Welfare is an interesting word. Like so many other politically-charged terms, it means rather different things to the different people who use it.
To the self-defined “makers,” welfare is a “handout”–government takes tax dollars that have been paid by responsible, productive folks and gives them to needy people who may be unfortunate but are probably just lazy or unmotivated. These handouts breed dependency, and they’re morally suspect.
Of course, as many observers of government largesse have documented, when you look at the numbers, most of the “takers”–i.e., the recipients of most of the dollars redistributed by government– are corporations. Big ones, that pay their CEOs, other executives and shareholders extremely well.
The “handout” definition
..is what we’ve been trained to believe, largely by politicians who smirk patronizingly at poverty but pay billions of your dollars to corporations…
Welfare is a many-headed dragon, but you won’t comprehend how big corporate welfare is unless you mine the data.
The independent, nonpartisan watchdogs at www.goodjobsfirst.org compiled the data. Those facts detail 453,000 business subsidies handed out by 289,000 state and local governments, and 164,000 freebies from the federal government.
It’s a $70 billion a year pipeline of public money.
The Chicago Tribune has explained corporate welfare better than I ever could:
Illinois has given away $4 billion over the last few decades with little proof the investments actually produced more jobs, more independence in the hands of working people or even benefit to the state at large. That narrative plays well in Indiana, because the Illinois reputation as a wasteful, even corrupt, welfare black hole is enhanced.
Luckily, Indiana isn’t like that.
In fact, Indiana is far worse.
While Illinois was handing over $4.8 billion, Indiana was sweetening the pot with $7.2 billion. Only six states — including giant economic forces New York and Michigan — have spent more local money this way.
Indiana governments are frugal with you, but less so with big-bucks corporations. The state gives away this money as direct cash, indirect subsidies, publicly financed bonds at low or no cost and tax abatements on the theory that average Hoosiers benefit from priming the economic pump.

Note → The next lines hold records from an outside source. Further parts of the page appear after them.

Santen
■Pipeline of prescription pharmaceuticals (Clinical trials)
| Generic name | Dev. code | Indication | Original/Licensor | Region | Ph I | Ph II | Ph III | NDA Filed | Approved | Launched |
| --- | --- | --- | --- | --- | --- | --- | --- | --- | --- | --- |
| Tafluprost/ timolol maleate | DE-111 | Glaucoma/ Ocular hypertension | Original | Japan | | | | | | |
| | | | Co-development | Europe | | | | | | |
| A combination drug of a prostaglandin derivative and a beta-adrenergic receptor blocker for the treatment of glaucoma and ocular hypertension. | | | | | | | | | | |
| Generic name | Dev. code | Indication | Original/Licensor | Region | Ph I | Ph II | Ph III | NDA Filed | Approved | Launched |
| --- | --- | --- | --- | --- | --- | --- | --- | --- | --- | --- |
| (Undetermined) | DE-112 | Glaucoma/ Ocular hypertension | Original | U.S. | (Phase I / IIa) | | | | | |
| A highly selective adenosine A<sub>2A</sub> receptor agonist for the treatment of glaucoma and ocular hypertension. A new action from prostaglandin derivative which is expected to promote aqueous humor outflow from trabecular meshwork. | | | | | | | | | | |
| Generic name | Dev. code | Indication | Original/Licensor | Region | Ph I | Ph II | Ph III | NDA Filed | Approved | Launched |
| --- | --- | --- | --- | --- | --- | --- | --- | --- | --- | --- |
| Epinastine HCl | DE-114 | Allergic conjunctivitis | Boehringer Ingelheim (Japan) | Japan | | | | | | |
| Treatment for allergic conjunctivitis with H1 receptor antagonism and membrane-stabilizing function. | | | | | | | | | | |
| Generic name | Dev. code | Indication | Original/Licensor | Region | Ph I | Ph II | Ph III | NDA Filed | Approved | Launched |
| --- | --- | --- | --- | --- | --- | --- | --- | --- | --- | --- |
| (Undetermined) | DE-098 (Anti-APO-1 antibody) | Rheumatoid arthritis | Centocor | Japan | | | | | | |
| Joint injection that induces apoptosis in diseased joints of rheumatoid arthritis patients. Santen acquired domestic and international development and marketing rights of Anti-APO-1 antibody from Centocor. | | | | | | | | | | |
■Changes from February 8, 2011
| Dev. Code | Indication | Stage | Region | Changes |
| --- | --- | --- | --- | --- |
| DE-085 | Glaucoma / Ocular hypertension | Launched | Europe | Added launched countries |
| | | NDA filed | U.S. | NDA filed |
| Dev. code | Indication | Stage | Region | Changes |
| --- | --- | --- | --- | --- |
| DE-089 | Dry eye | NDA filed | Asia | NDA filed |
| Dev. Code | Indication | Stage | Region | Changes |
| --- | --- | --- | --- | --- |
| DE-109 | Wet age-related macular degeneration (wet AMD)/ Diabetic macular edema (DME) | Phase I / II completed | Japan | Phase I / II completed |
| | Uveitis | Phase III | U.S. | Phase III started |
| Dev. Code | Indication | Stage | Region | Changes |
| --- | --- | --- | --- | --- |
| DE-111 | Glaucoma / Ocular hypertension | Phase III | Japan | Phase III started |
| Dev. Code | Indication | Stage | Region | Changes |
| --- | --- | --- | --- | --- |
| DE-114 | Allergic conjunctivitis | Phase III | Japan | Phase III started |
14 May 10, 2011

Here’s how hard you’ve been pumping.
Indiana has dispensed 7,758 of these welfare goodies since 1986, the vast majority since 2009. (Emphasis added)
So who are Indiana’s “takers”?
You have given $703 million to General Motors. Community Health Systems of Tennessee, which owns Porter Regional Hospital and eight other hospitals in Indiana, has gotten $403 million.
Michelin has 308 million of your dollars. Eli Lilly hauled off $200 million. Indianapolis even gave real estate giant Simon Properties $180 million to build a downtown shopping center. Duke Energy took $204 million. Nestle and its Edy’s Ice Cream operation took $199 million in property tax deferments. Honda got $166 million.
These welfare checks are necessary, as the theory supposes, because they guarantee jobs that otherwise would not exist, although no one much tracks the jobs or the provable tax benefit….
Sometimes the sweet deal does not even pretend to produce jobs.
I guess welfare dollars are only morally suspect and socially addictive when poor people use them to feed their children.